## Goal:
Revise the records below so that each "order" reads "Order", keeping every other line unchanged. Leave the pictures out of your answer.

#### Data supplied ####

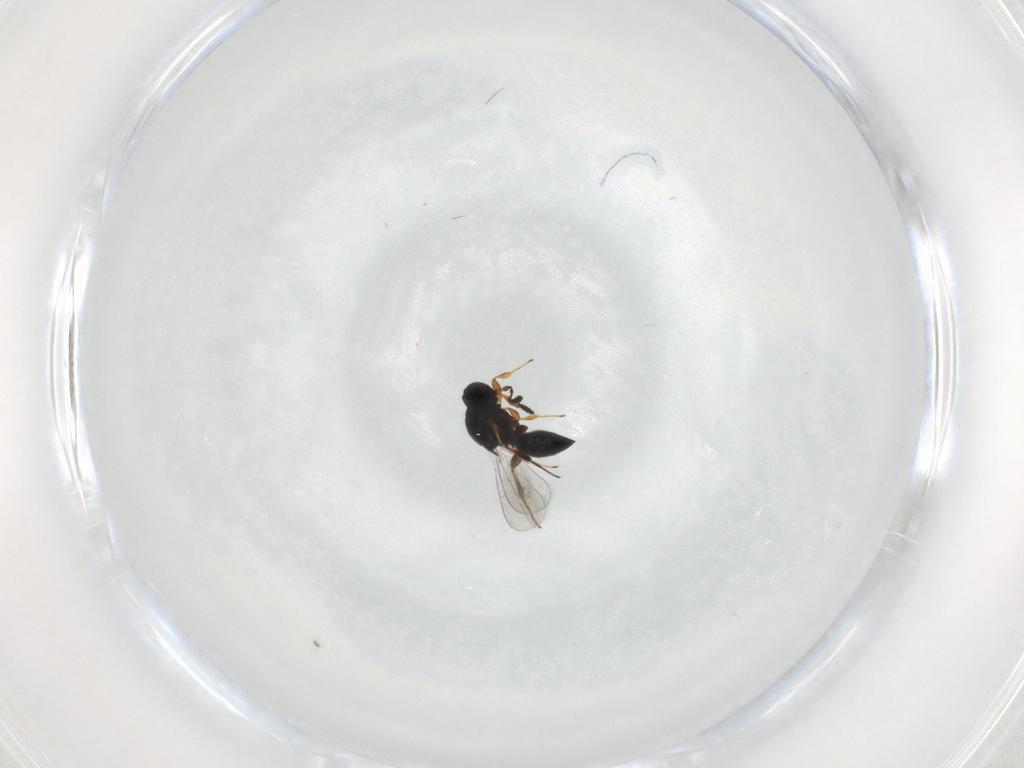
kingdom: Animalia
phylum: Arthropoda
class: Insecta
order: Hymenoptera
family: Platygastridae
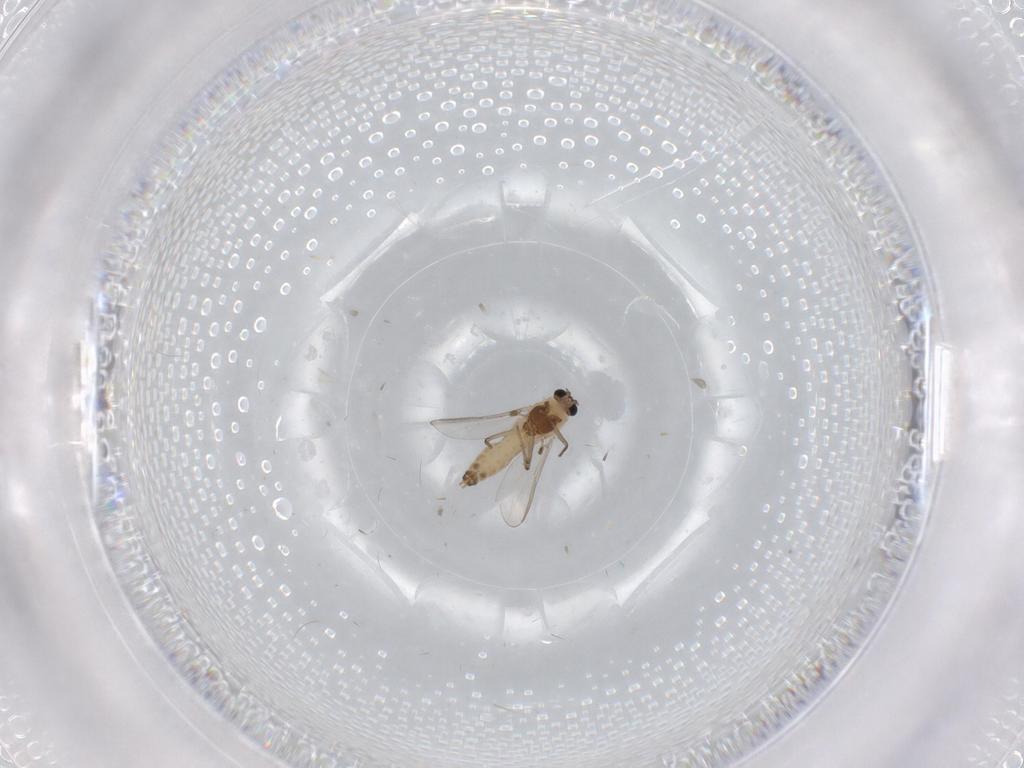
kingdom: Animalia
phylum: Arthropoda
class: Insecta
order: Diptera
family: Chironomidae
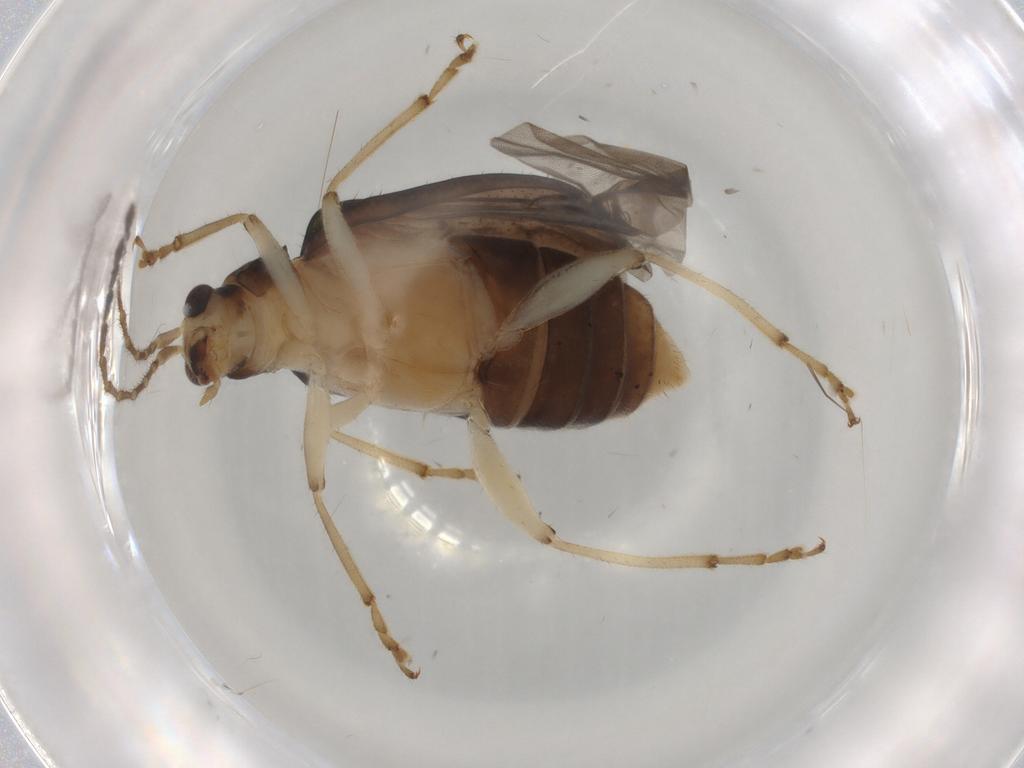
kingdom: Animalia
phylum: Arthropoda
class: Insecta
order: Coleoptera
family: Chrysomelidae
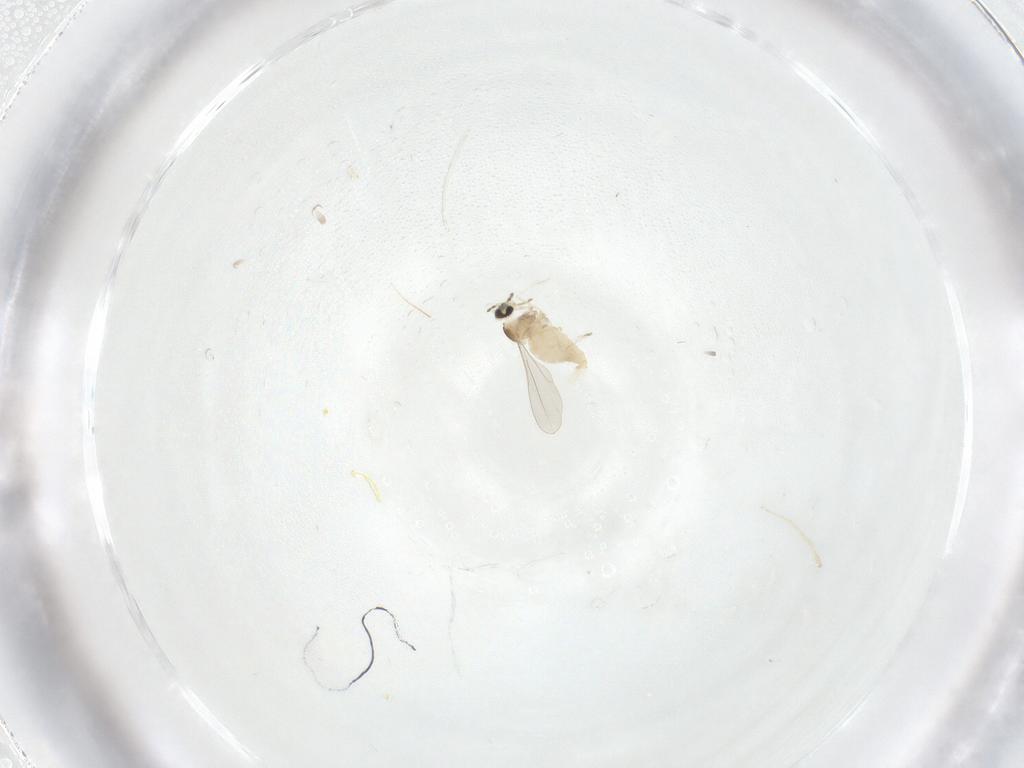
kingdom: Animalia
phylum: Arthropoda
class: Insecta
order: Diptera
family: Cecidomyiidae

####

## Result of the exercise:
kingdom: Animalia
phylum: Arthropoda
class: Insecta
Order: Hymenoptera
family: Platygastridae
kingdom: Animalia
phylum: Arthropoda
class: Insecta
Order: Diptera
family: Chironomidae
kingdom: Animalia
phylum: Arthropoda
class: Insecta
Order: Coleoptera
family: Chrysomelidae
kingdom: Animalia
phylum: Arthropoda
class: Insecta
Order: Diptera
family: Cecidomyiidae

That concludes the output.